The term “break your heart” that your father used could mean different things. Please clarify what he meant. Did he mean your heart would be broken by that Commando, any Commando, any Norton, any British bike, or any high-performance motorcycle? Did he suggest that you buy a different brand and model of motorcycle and were his bikes used as primary vehicles?

About your Commando. Why must you have “mechanical experience” or your “own workshop” to drive a Commando? Are there no motorcycle repair places in England that are competent to service a Norton? We still have them in Canada and any owner can choose to have all the work done there if that is what they want.
He meant that it and other British bikes of the early 70s would have been too demanding for me because I didn't have the know-how to maintain it after having started out on bikes a year or two beforehand. Yes, my Dad had bikes as his primary transport, but it was before WW2 and he was living in London. Totally different scene.

England had plenty of repair places but I live in Ireland, although I was at school In England for a while. Sorry if my account was confusing. There were no Norton dealers in Ireland at that time and any genuine spares had to come from England. Dealers didn't want to know about British bikes and almost everyone rode Japanese.

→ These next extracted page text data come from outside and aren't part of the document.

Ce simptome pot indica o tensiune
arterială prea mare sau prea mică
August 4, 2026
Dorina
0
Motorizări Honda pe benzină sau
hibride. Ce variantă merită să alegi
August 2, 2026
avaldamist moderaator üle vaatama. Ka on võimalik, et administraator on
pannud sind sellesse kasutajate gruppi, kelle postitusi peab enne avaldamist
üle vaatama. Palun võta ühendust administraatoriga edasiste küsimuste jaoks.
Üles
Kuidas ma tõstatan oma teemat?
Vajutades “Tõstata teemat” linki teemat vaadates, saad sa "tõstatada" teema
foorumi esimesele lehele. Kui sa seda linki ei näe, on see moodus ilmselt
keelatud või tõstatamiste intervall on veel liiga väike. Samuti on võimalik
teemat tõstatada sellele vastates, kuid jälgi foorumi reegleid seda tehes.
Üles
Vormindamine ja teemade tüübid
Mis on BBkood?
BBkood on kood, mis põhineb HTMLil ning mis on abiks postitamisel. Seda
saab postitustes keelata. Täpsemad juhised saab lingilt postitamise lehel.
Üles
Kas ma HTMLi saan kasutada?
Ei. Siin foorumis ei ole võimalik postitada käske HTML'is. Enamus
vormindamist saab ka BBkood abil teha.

You don't have to have mechanical experience or your own workshop to ride a Commando, but it sure helps! Just look at the posts on this forum. I have a friend with several classic bikes and he is unable to do some of the work himself, in which case the bike stays in the shed until one of us has the time to sort it; it could be months. The few bike shops that could service a Commando or any other British classic don't want to and there is no-one outside that small circle that I would trust. If you want to keep these machines on the road over here, you try to be as self-sufficient as possible.
If thats the case there seems to be a good opportunity for someone to open a shop specialising in Brit bikes over there?